Sunday, January 24, 2021

Agarita Notes

 Agarita (Berbis trifoliolata) (2020)

Exposure:  Sun or part-sun
Seasonal Interest:  yellow spring flowers,  red berries
Size:  2- 6ft x 6ft
Evergreen
Hardy to 15 degrees

Agarita is a rounded shrub with beautiful gray-green, holly-like foliage and clusters of fragrant yellow flowers from February through April. With its armor of spiny evergreen leaves, this plant provides a perfect shelter for small wildlife (birds, rodents, rattlesnakes) as larger animals tend not to browse the foliage.  

Flowers
"The bright yellow, saffron-scented flowers are especially attractive to bees.  The early blooming period of the plant (as early as January or February) provides copious amounts of pollen and nectar for the bees at a time where there is precious little to be had.  Agarita is preceded only be mistletoe in the annual blooming cycle of bee plants in Texas. Its flowers are also unusual in having stamens with touch-sensitive bases, which, when triggered, strike the nectar-seeking bee on the head, covering it in pollen.  The fresh flowers of all Texas species Berberis are also entirely edible"  Remarkable Plants of Texas, pg 109

Fruit
The fruit that follows is a bright red berry that is a magnet for birds and small mammals and which makes a delicious jelly. "There is evidence going back to 7000BCD (Baker Cave, ValVerde County) that early Americas ate the berries.  Ripening in May and June, the berries are one of the earlies fruits of the season, but even when ripe, they are highly acidic... The Apache are known to have made a type of jelly from the fruit as well. The roasted seeds have been used as a substitute for coffee.

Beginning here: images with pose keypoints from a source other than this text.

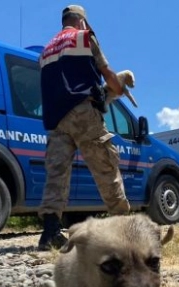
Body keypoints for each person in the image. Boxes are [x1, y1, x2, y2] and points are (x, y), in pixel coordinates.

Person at [36, 5, 131, 251]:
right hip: (83, 112)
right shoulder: (84, 37)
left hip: (56, 118)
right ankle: (124, 228)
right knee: (105, 167)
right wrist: (117, 88)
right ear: (81, 21)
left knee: (56, 174)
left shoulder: (46, 50)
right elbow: (107, 73)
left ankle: (50, 233)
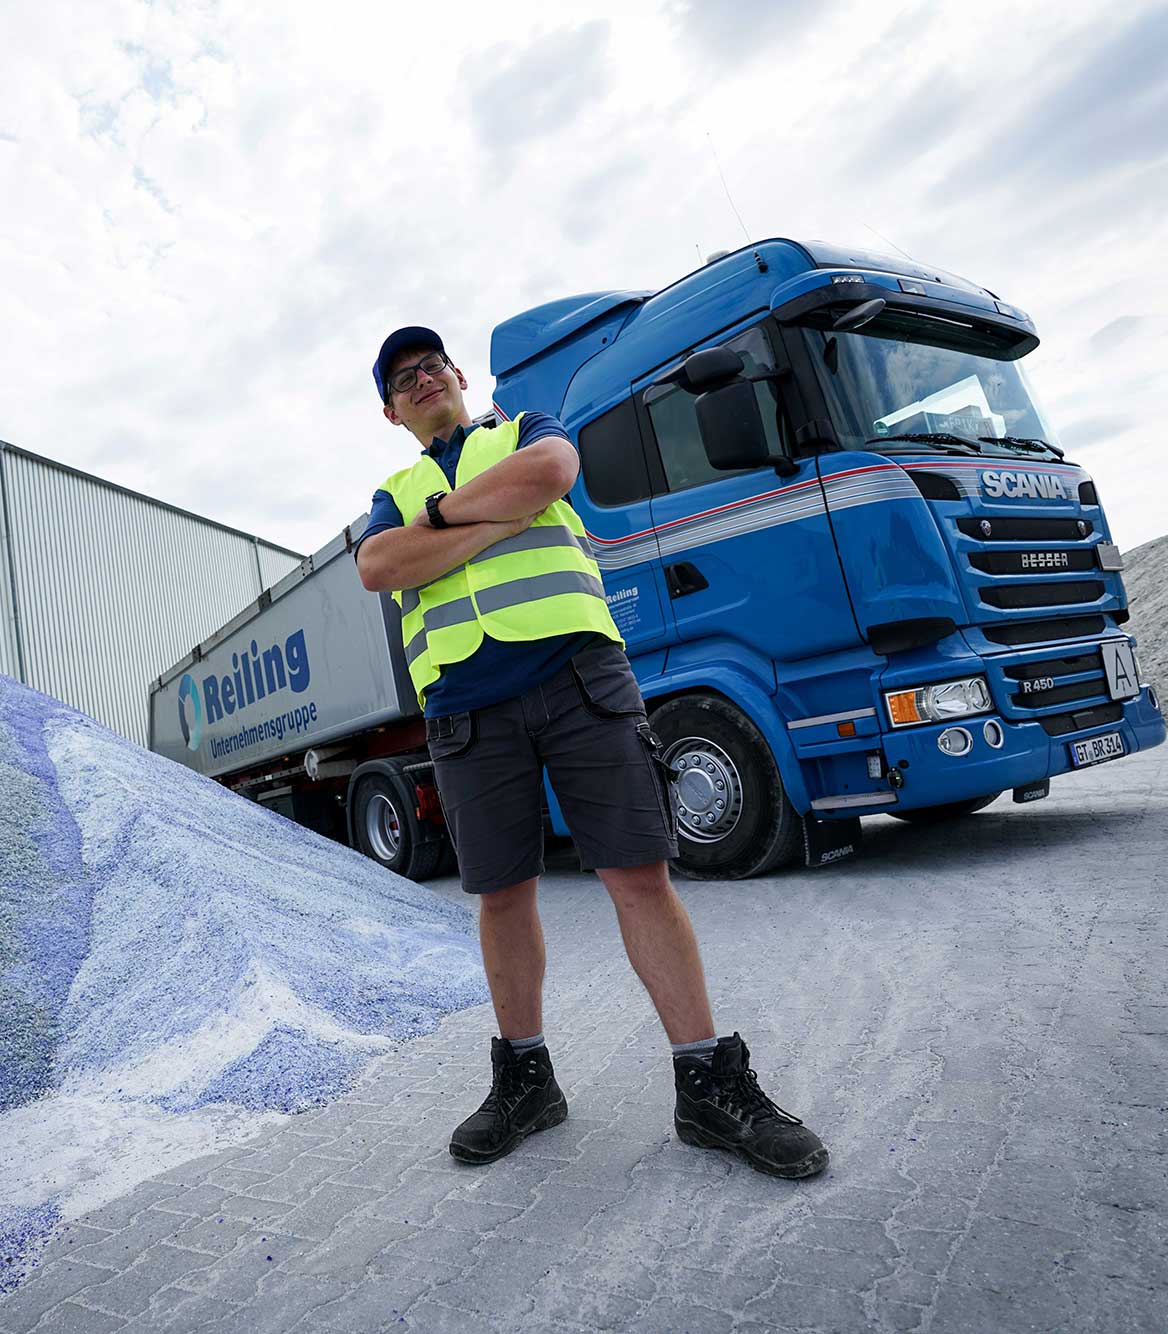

The best way to collect the fruit is to place a sheet or upturned umbrella around the base and to whack the bush with a stick or broom.

Take a knife to the bark of any stem, and you will find a surprisingly bright yellow flesh beneath.  The yellow coloring, present in both the stems and roots, was prized by the native American and early settlers as a source for a yellow and tan-orange dye. "Berlandier, one of the earlies trained botanists to collect in Texas, noted in 1828 that the pounded rooms were use to make a yellow dye."  Current day craftsmen use the yellow wood in carvings and for beads.  A 1977 article in Texas Parks and Wildlife gave instructions for dyeing Easter eggs with an extract of this plant

Medicinal Uses
The roots contain antimicrobial alkaloid named berberine.  It has been used as a dressing for impetigo, a skin infection, and ringworm. A decoction of the roots was also used in frontier times for toothache.  berberine, which can be derived from many species in this genu, has a weak physiological effect but in sufficient quantities it can cause fatal poisoning.

Origin of Name
Agarito, Spanish for "Little Sour," name for it highly acidic fruit. Berberis is the latinized form of berberys, an Arabic name of the fruit.  Some workers place the species in the genus Mahonia, named in honor of Bernard M'Mahon (1775-1816) a prominent American horticulturist.  Trifoliolata refers to the compound of leaves of three leaflets

Personal History
I have wanted an agarita for awhile.  They are all over our backyard, but digging them up has always been very difficult. In April 2019, I managed to dig one up and keep it alive for a few months, but the heat of summer killed it. So in 2020, I dug one up in February.  It made it through the summer, and seems to be thriving, so I will now count it among my 'permanent' plants.